I am not alone in my love for The Lord of the Rings. Nearly every fan of fantasy has read Tolkien's novels and probably watched the recent film adaptations by Peter Jackson. In developing The War in the North, Warner Bros. Interactive has come in contact with many people who've expressed their love of Tolkien, and in one of the last videos released by Snowblind Studios before the game's launch on PS3 and Xbox 360 on November 1st shows actors Dominic Monaghan (Merry) and Sean Astin (Sam Gamgee) talking about their love of Tolkien. My favorite bits through are from comedian Brian Posehn and Kunal Nayyar from the Big Bang Theory.
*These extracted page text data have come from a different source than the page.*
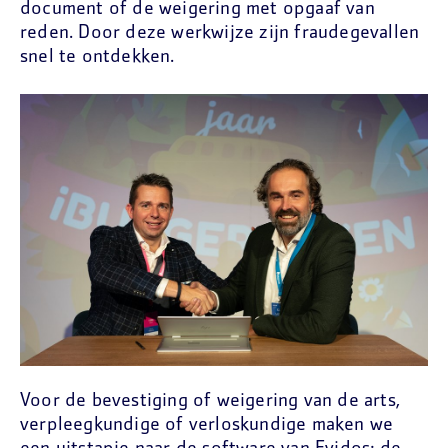
document of de weigering met opgaaf van
reden. Door deze werkwijze zijn fraudegevallen
snel te ontdekken.
Voor de bevestiging of weigering van de arts,
verpleegkundige of verloskundige maken we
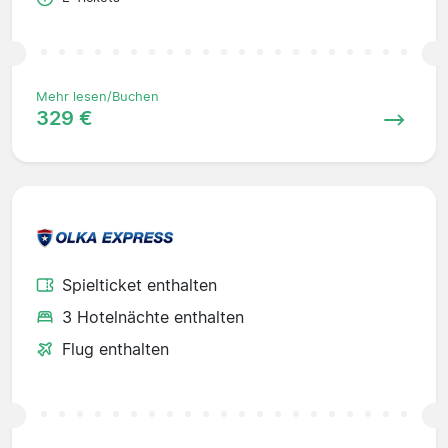
Mehr lesen/Buchen
329 €
Spielticket enthalten
3 Hotelnächte enthalten
Flug enthalten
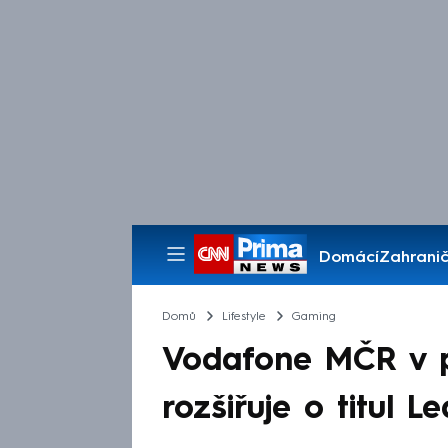
Domácí
Zahranič
Pořady
Domů
Lifestyle
Gaming
Vodafone MČR v p
rozšiřuje o titul 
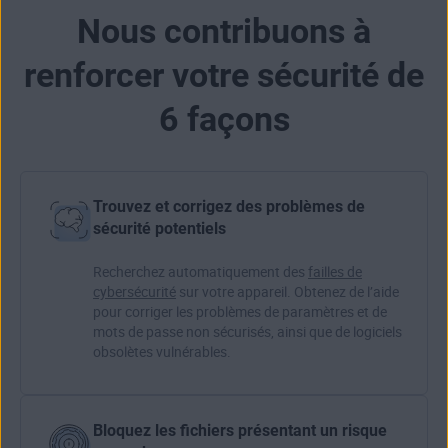
Nous contribuons à
renforcer votre sécurité de
6 façons
Trouvez et corrigez des problèmes de
sécurité potentiels
Recherchez automatiquement des
failles de
cybersécurité
sur votre appareil. Obtenez de l’aide
pour corriger les problèmes de paramètres et de
mots de passe non sécurisés, ainsi que de logiciels
obsolètes vulnérables.
Bloquez les fichiers présentant un risque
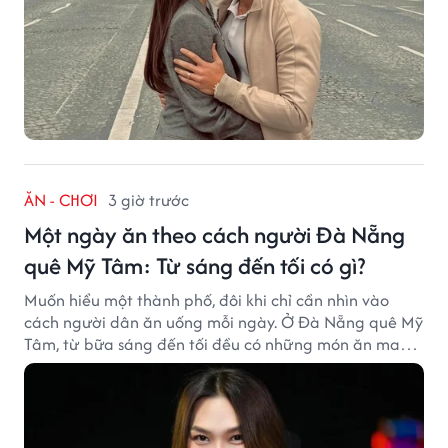
ĂN - CHƠI
3 giờ trước
Một ngày ăn theo cách người Đà Nẵng
quê Mỹ Tâm: Từ sáng đến tối có gì?
Muốn hiểu một thành phố, đôi khi chỉ cần nhìn vào
cách người dân ăn uống mỗi ngày. Ở Đà Nẵng quê Mỹ
Tâm, từ bữa sáng đến tối đều có những món ăn mang
đậm dấu ấn miền Trung.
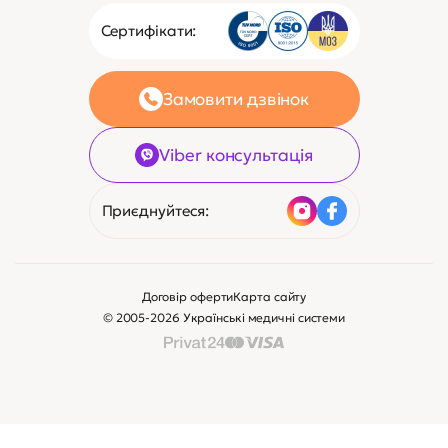
Сертифікати:
Замовити дзвінок
Viber консультація
Приєднуйтеся:
Договір оферти
Карта сайту
© 2005-2026 Українські медичні системи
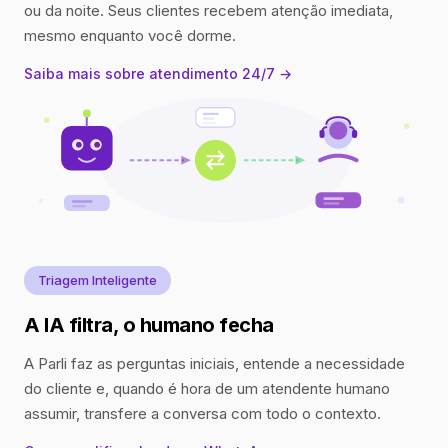
ou da noite. Seus clientes recebem atenção imediata,
mesmo enquanto você dorme.
Saiba mais sobre atendimento 24/7 →
Triagem Inteligente
A IA filtra, o humano fecha
A Parli faz as perguntas iniciais, entende a necessidade
do cliente e, quando é hora de um atendente humano
assumir, transfere a conversa com todo o contexto.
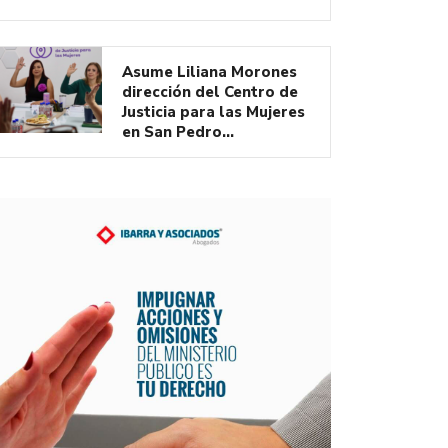
Asume Liliana Morones
dirección del Centro de
Justicia para las Mujeres
en San Pedro…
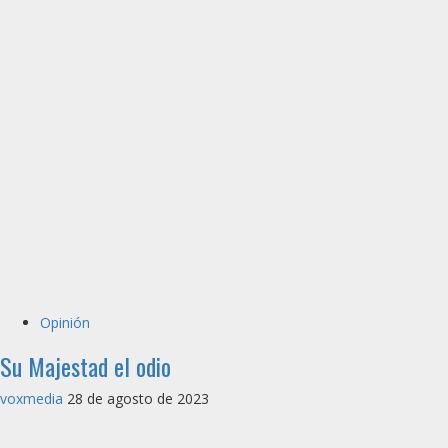
Opinión
Su Majestad el odio
voxmedia
28 de agosto de 2023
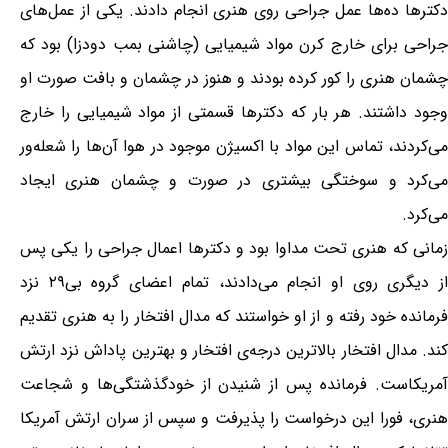
دکترها ده‌ها عمل جراحی روی هنری انجام دادند. یکی از عمل‌های
جراحی برای خارج کرن مواد شیمیایی (چاشنی بمب دودزا) بود که
چشمان هنری را کور کرده بودند و هنوز در چشمان و بافت صورت او
وجود داشتند. هر بار که دکترها قسمتی از مواد شیمیایی را خارج
می‌کردند، تماس این مواد با اکسیژن موجود در هوا آن‌ها را شعله‌ور
می‌کرد و سوختگی بیشتری در صورت و چشمان هنری ایجاد
می‌کرد.
زمانی که هنری تحت مداوا بود و دکترها اعمال جراحی را یکی پس
از دیگری روی او انجام می‌دادند، تمام اعضای گروه بی۲۹ نزد
فرمانده خود رفته و از او خواستند که مدال افتخار را به هنری تقدیم
کند. مدال افتخار بالاترین درجه‌ی افتخار و بهترین پاداش نزد ارتش
آمریکاست. فرمانده پس از شنیدن از خودگذشتگی‌ها و شجاعت
هنری، فورا این درخواست را پذیرفت و سپس از سران ارتش آمریکا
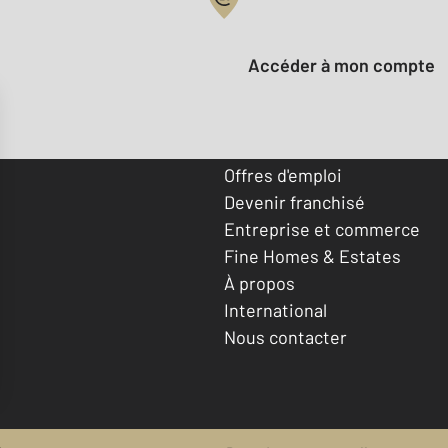
Votre compte :
Accéder à mon compte
Offres d'emploi
Devenir franchisé
Entreprise et commerce
Fine Homes & Estates
À propos
International
Nous contacter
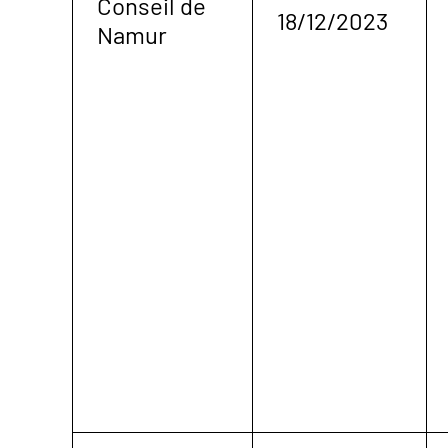
Conseil de
18/12/2023
Namur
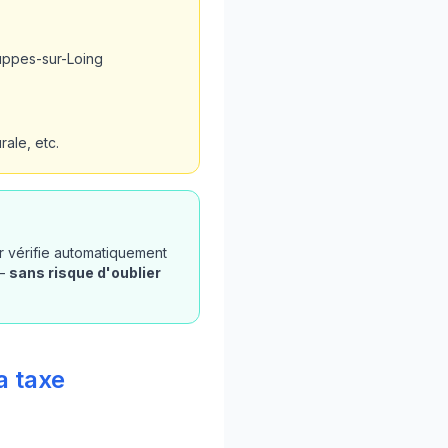
uppes-sur-Loing
ale, etc.
r vérifie automatiquement
 —
sans risque d'oublier
a taxe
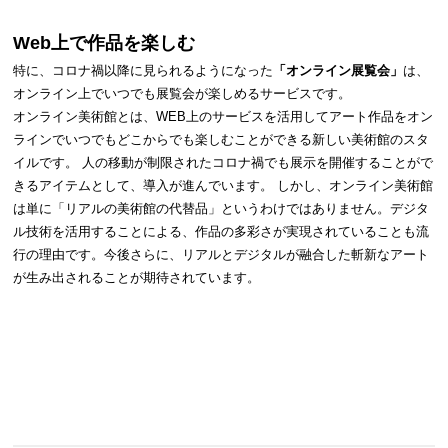
Web上で作品を楽しむ
特に、コロナ禍以降に見られるようになった
「オンライン展覧会」
は、
オンライン上でいつでも展覧会が楽しめるサービスです。
オンライン美術館とは、WEB上のサービスを活用してアート作品をオン
ラインでいつでもどこからでも楽しむことができる新しい美術館のスタ
イルです。 人の移動が制限されたコロナ禍でも展示を開催することがで
きるアイテムとして、導入が進んでいます。 しかし、オンライン美術館
は単に「リアルの美術館の代替品」というわけではありません。デジタ
ル技術を活用することによる、作品の多彩さが実現されていることも流
行の理由です。今後さらに、リアルとデジタルが融合した斬新なアート
が生み出されることが期待されています。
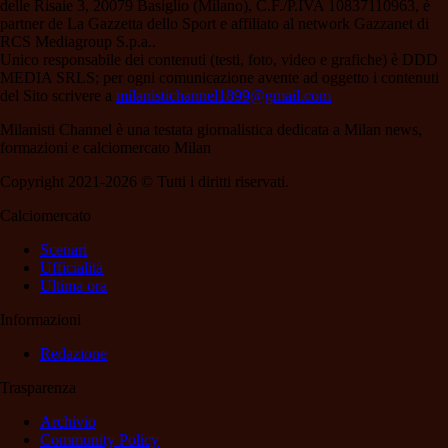
delle Risaie 3, 20079 Basiglio (Milano), C.F./P.IVA 10837110963, è
partner de La Gazzetta dello Sport e affiliato al network Gazzanet di
RCS Mediagroup S.p.a..
Unico responsabile dei contenuti (testi, foto, video e grafiche) è DDD
MEDIA SRLS; per ogni comunicazione avente ad oggetto i contenuti
del Sito scrivere a
milanistichannel1899@gmail.com
Milanisti Channel è una testata giornalistica dedicata a Milan news,
formazioni e calciomercato Milan
Copyright 2021-2026 © Tutti i diritti riservati.
Calciomercato
Scenari
Ufficialità
Ultima ora
Informazioni
Redazione
Trasparenza
Archivio
Community Policy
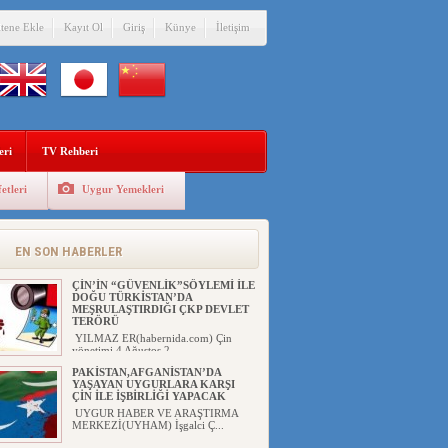
itene Ekle
Kayıt Ol
Giriş
Künye
İletişim
eri
TV Rehberi
etleri
Uygur Yemekleri
EN SON HABERLER
ÇİN’İN “GÜVENLİK”SÖYLEMİ İLE
DOĞU TÜRKİSTAN’DA
MEŞRULAŞTIRDIĞI ÇKP DEVLET
TERÖRÜ
YILMAZ ER(habernida.com) Çin
yönetimi 4 Ağustos 2...
PAKİSTAN,AFGANİSTAN’DA
YAŞAYAN UYGURLARA KARŞI
ÇİN İLE İŞBİRLİĞİ YAPACAK
UYGUR HABER VE ARAŞTIRMA
MERKEZİ(UYHAM) İşgalci Ç...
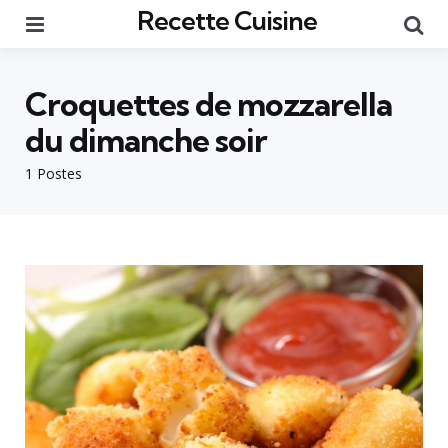
Recette Cuisine
Menu
Re
Croquettes de mozzarella
du dimanche soir
1 Postes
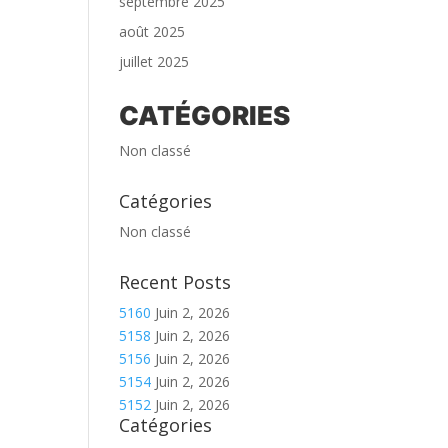
septembre 2025
août 2025
juillet 2025
CATÉGORIES
Non classé
Catégories
Non classé
Recent Posts
5160
Juin 2, 2026
5158
Juin 2, 2026
5156
Juin 2, 2026
5154
Juin 2, 2026
5152
Juin 2, 2026
Catégories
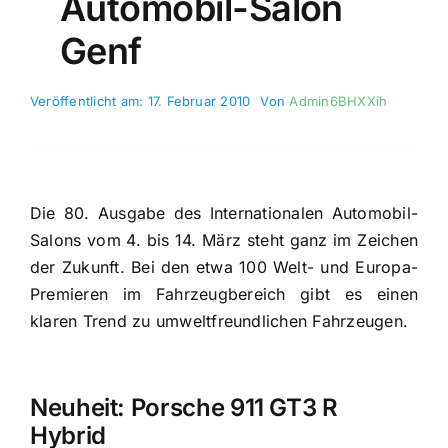
Automobil-Salon
Genf
Veröffentlicht am: 17. Februar 2010
Von
Admin6BHXXih
Die 80. Ausgabe des Internationalen Automobil-
Salons vom 4. bis 14. März steht ganz im Zeichen
der Zukunft. Bei den etwa 100 Welt- und Europa-
Premieren im Fahrzeugbereich gibt es einen
klaren Trend zu umweltfreundlichen Fahrzeugen.
Neuheit: Porsche 911 GT3 R
Hybrid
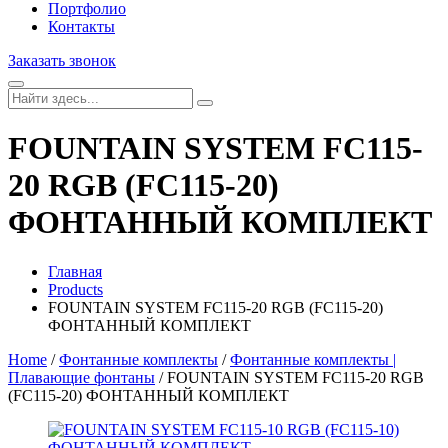
Портфолио
Контакты
Заказать звонок
FOUNTAIN SYSTEM FC115-
20 RGB (FC115-20)
ФОНТАННЫЙ КОМПЛЕКТ
Главная
Products
FOUNTAIN SYSTEM FC115-20 RGB (FC115-20)
ФОНТАННЫЙ КОМПЛЕКТ
Home
/
Фонтанные комплекты
/
Фонтанные комплекты |
Плавающие фонтаны
/ FOUNTAIN SYSTEM FC115-20 RGB
(FC115-20) ФОНТАННЫЙ КОМПЛЕКТ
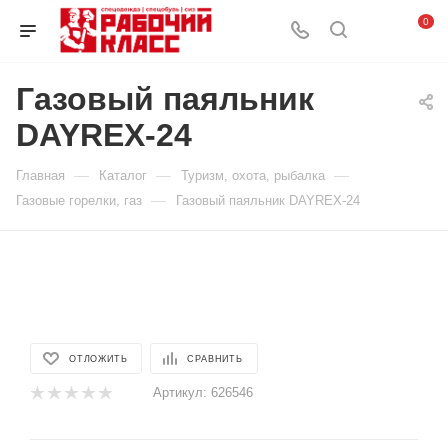
0
Газовый паяльник
DAYREX-24
—
—
—
Главная
Каталог
Туризм, охота, рыбалка
—
Газовые горелки, газ
Газовый паяльник DAYREX-24
ОТЛОЖИТЬ
СРАВНИТЬ
Артикул:
626546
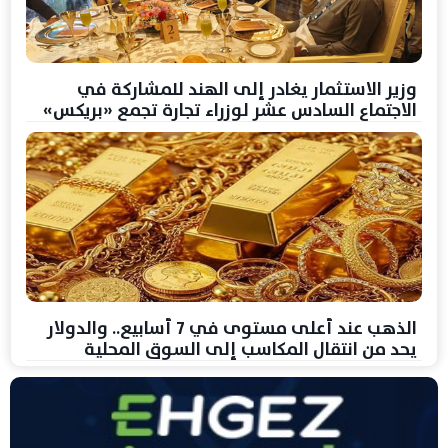
وزير الاستثمار يغادر إلى الهند للمشاركة في
الاجتماع السادس عشر لوزراء تجارة تجمع «بريكس»
الذهب عند أعلى مستوى في 7 أسابيع.. والدولار
يحد من انتقال المكاسب إلى السوق المحلية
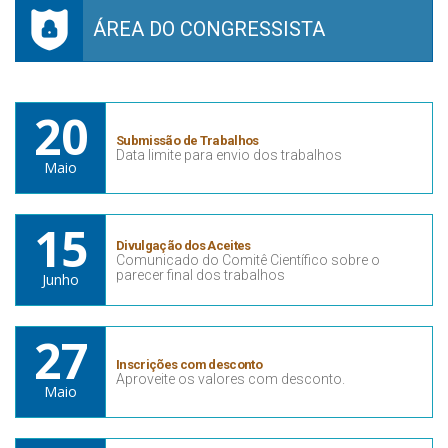
ÁREA DO CONGRESSISTA
20
Submissão de Trabalhos
Data limite para envio dos trabalhos
Maio
15
Divulgação dos Aceites
Comunicado do Comitê Científico sobre o
parecer final dos trabalhos
Junho
27
Inscrições com desconto
Aproveite os valores com desconto.
Maio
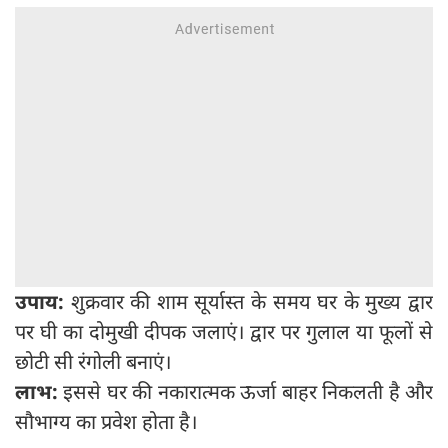
उपाय:
शुक्रवार की शाम सूर्यास्त के समय घर के मुख्य द्वार
पर घी का दोमुखी दीपक जलाएं। द्वार पर गुलाल या फूलों से
छोटी सी रंगोली बनाएं।
लाभ:
इससे घर की नकारात्मक ऊर्जा बाहर निकलती है और
सौभाग्य का प्रवेश होता है।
While Monaghan talks about how important the books were in his family and Posehn says his fandom stops just short of cosplay, I have to say that Astin doesn't seem like he was a fan before he was cast as a hobbit. His story of asking the bookstore clerk where he could find Tolkien books and then being surprised at their number is pretty telling.
Alternately, Nayyar said he was personally affected by his first viewing of the The Fellowship of the Ring film. "I started crying when the opening sequences rolled," he said. "That's how big of a fan I am."
I can relate to Nayyar; the prologue of Galadriel speaking was so pitch perfect that I too wept with the joy of seeing them in that movie theater in New York City in 2000. Who am I kidding? I cried when I watched the extended edition DVD of The Two Towers last week. They are that good.
The license for Peter Jackson's film adaptations of The Lord of the Rings has been pretty lucrative for game publishers. Surprisingly, the films - the last of which was in theaters in 2003 - are still spawning videogames. The War in the North departs from retelling the events of the films through action set-pieces, and instead delivers RPG gameplay through a party of three new characters that will intersect with some obscure events and characters from Tolkien's books such as Elrond's sons Elladan and Elrohir.
I'm looking forward to playing the game and seeing if Snowblind pulls off an alternate story set in the world that I love so dearly. Given that all of the personalities seemed to enjoy their time with the game so far, I'm cautiously optimistic.